(Pictures paired with source code)
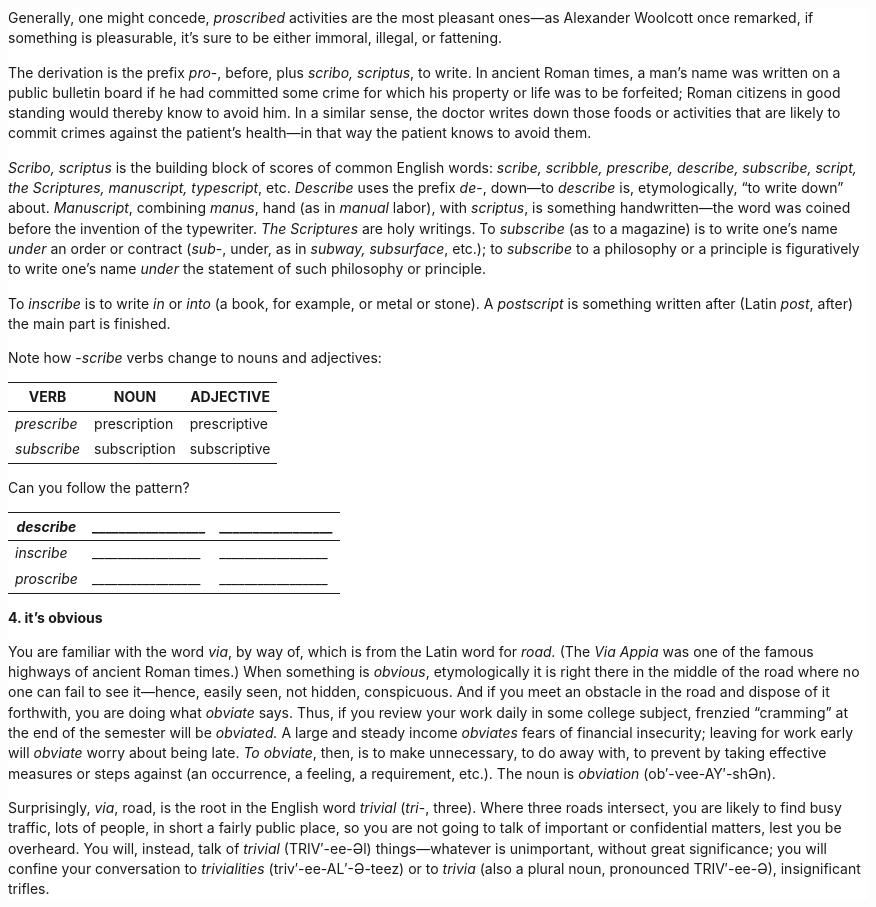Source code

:Generally, one might concede, _proscribed_ activities are the most pleasant ones—as Alexander Woolcott once remarked, if something is pleasurable, it’s sure to be either immoral, illegal, or fattening.

The derivation is the prefix _pro_-, before, plus _scribo, scriptus_, to write. In ancient Roman times, a man’s name was written on a public bulletin board if he had committed some crime for which his property or life was to be forfeited; Roman citizens in good standing would thereby know to avoid him. In a similar sense, the doctor writes down those foods or activities that are likely to commit crimes against the patient’s health—in that way the patient knows to avoid them.

_Scribo, scriptus_ is the building block of scores of common English words: _scribe, scribble, prescribe, describe, subscribe, script, the Scriptures, manuscript, typescript_, etc. _Describe_ uses the prefix _de_-, down—to _describe_ is, etymologically, “to write down” about. _Manuscript_, combining _manus_, hand (as in _manual_ labor), with _scriptus_, is something handwritten—the word was coined before the invention of the typewriter. _The Scriptures_ are holy writings. To _subscribe_ (as to a magazine) is to write one’s name _under_ an order or contract (_sub_-, under, as in _subway, subsurface_, etc.); to _subscribe_ to a philosophy or a principle is figuratively to write one’s name _under_ the statement of such philosophy or principle.

To _inscribe_ is to write _in_ or _into_ (a book, for example, or metal or stone). A _postscript_ is something written after (Latin _post_, after) the main part is finished.

Note how -_scribe_ verbs change to nouns and adjectives:

| VERB        | NOUN         | ADJECTIVE    |
| ----------- | ------------ | ------------ |
| _prescribe_ | prescription | prescriptive |
| _subscribe_ | subscription | subscriptive |

Can you follow the pattern?

| _describe_  | \_\_\_\_\_\_\_\_\_\_\_\_\_\_\_\_\_ | \_\_\_\_\_\_\_\_\_\_\_\_\_\_\_\_\_ |
| ----------- | ---------------------------------- | ---------------------------------- |
| _inscribe_  | \_\_\_\_\_\_\_\_\_\_\_\_\_\_\_\_\_ | \_\_\_\_\_\_\_\_\_\_\_\_\_\_\_\_\_ |
| _proscribe_ | \_\_\_\_\_\_\_\_\_\_\_\_\_\_\_\_\_ | \_\_\_\_\_\_\_\_\_\_\_\_\_\_\_\_\_ |

**4. it’s obvious**

You are familiar with the word _via_, by way of, which is from the Latin word for _road._ (The _Via Appia_ was one of the famous highways of ancient Roman times.) When something is _obvious_, etymologically it is right there in the middle of the road where no one can fail to see it—hence, easily seen, not hidden, conspicuous. And if you meet an obstacle in the road and dispose of it forthwith, you are doing what _obviate_ says. Thus, if you review your work daily in some college subject, frenzied “cramming” at the end of the semester will be _obviated._ A large and steady income _obviates_ fears of financial insecurity; leaving for work early will _obviate_ worry about being late. _To obviate_, then, is to make unnecessary, to do away with, to prevent by taking effective measures or steps against (an occurrence, a feeling, a requirement, etc.). The noun is _obviation_ (ob′-vee-AY′-shƏn).

Surprisingly, _via_, road, is the root in the English word _trivial_ (_tri_-, three). Where three roads intersect, you are likely to find busy traffic, lots of people, in short a fairly public place, so you are not going to talk of important or confidential matters, lest you be overheard. You will, instead, talk of _trivial_ (TRIV′-ee-Əl) things—whatever is unimportant, without great significance; you will confine your conversation to _trivialities_ (triv′-ee-AL′-Ə-teez) or to _trivia_ (also a plural noun, pronounced TRIV′-ee-Ə), insignificant trifles.
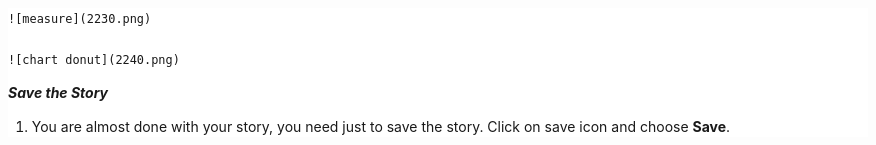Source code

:     ![measure](2230.png)

    ![chart donut](2240.png)

***Save the Story***

1. You are almost done with your story, you need just to save the story. Click on save icon and choose **Save**.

About this task: An exact copy of the entries, minus the pictures, is what to return.

Solution to the problem:
Source code

:Generally, one might concede, _proscribed_ activities are the most pleasant ones—as Alexander Woolcott once remarked, if something is pleasurable, it’s sure to be either immoral, illegal, or fattening.

The derivation is the prefix _pro_-, before, plus _scribo, scriptus_, to write. In ancient Roman times, a man’s name was written on a public bulletin board if he had committed some crime for which his property or life was to be forfeited; Roman citizens in good standing would thereby know to avoid him. In a similar sense, the doctor writes down those foods or activities that are likely to commit crimes against the patient’s health—in that way the patient knows to avoid them.

_Scribo, scriptus_ is the building block of scores of common English words: _scribe, scribble, prescribe, describe, subscribe, script, the Scriptures, manuscript, typescript_, etc. _Describe_ uses the prefix _de_-, down—to _describe_ is, etymologically, “to write down” about. _Manuscript_, combining _manus_, hand (as in _manual_ labor), with _scriptus_, is something handwritten—the word was coined before the invention of the typewriter. _The Scriptures_ are holy writings. To _subscribe_ (as to a magazine) is to write one’s name _under_ an order or contract (_sub_-, under, as in _subway, subsurface_, etc.); to _subscribe_ to a philosophy or a principle is figuratively to write one’s name _under_ the statement of such philosophy or principle.

To _inscribe_ is to write _in_ or _into_ (a book, for example, or metal or stone). A _postscript_ is something written after (Latin _post_, after) the main part is finished.

Note how -_scribe_ verbs change to nouns and adjectives:

| VERB        | NOUN         | ADJECTIVE    |
| ----------- | ------------ | ------------ |
| _prescribe_ | prescription | prescriptive |
| _subscribe_ | subscription | subscriptive |

Can you follow the pattern?

| _describe_  | \_\_\_\_\_\_\_\_\_\_\_\_\_\_\_\_\_ | \_\_\_\_\_\_\_\_\_\_\_\_\_\_\_\_\_ |
| ----------- | ---------------------------------- | ---------------------------------- |
| _inscribe_  | \_\_\_\_\_\_\_\_\_\_\_\_\_\_\_\_\_ | \_\_\_\_\_\_\_\_\_\_\_\_\_\_\_\_\_ |
| _proscribe_ | \_\_\_\_\_\_\_\_\_\_\_\_\_\_\_\_\_ | \_\_\_\_\_\_\_\_\_\_\_\_\_\_\_\_\_ |

**4. it’s obvious**

You are familiar with the word _via_, by way of, which is from the Latin word for _road._ (The _Via Appia_ was one of the famous highways of ancient Roman times.) When something is _obvious_, etymologically it is right there in the middle of the road where no one can fail to see it—hence, easily seen, not hidden, conspicuous. And if you meet an obstacle in the road and dispose of it forthwith, you are doing what _obviate_ says. Thus, if you review your work daily in some college subject, frenzied “cramming” at the end of the semester will be _obviated._ A large and steady income _obviates_ fears of financial insecurity; leaving for work early will _obviate_ worry about being late. _To obviate_, then, is to make unnecessary, to do away with, to prevent by taking effective measures or steps against (an occurrence, a feeling, a requirement, etc.). The noun is _obviation_ (ob′-vee-AY′-shƏn).

Surprisingly, _via_, road, is the root in the English word _trivial_ (_tri_-, three). Where three roads intersect, you are likely to find busy traffic, lots of people, in short a fairly public place, so you are not going to talk of important or confidential matters, lest you be overheard. You will, instead, talk of _trivial_ (TRIV′-ee-Əl) things—whatever is unimportant, without great significance; you will confine your conversation to _trivialities_ (triv′-ee-AL′-Ə-teez) or to _trivia_ (also a plural noun, pronounced TRIV′-ee-Ə), insignificant trifles.
Source code

:     ![measure](2230.png)

    ![chart donut](2240.png)

***Save the Story***

1. You are almost done with your story, you need just to save the story. Click on save icon and choose **Save**.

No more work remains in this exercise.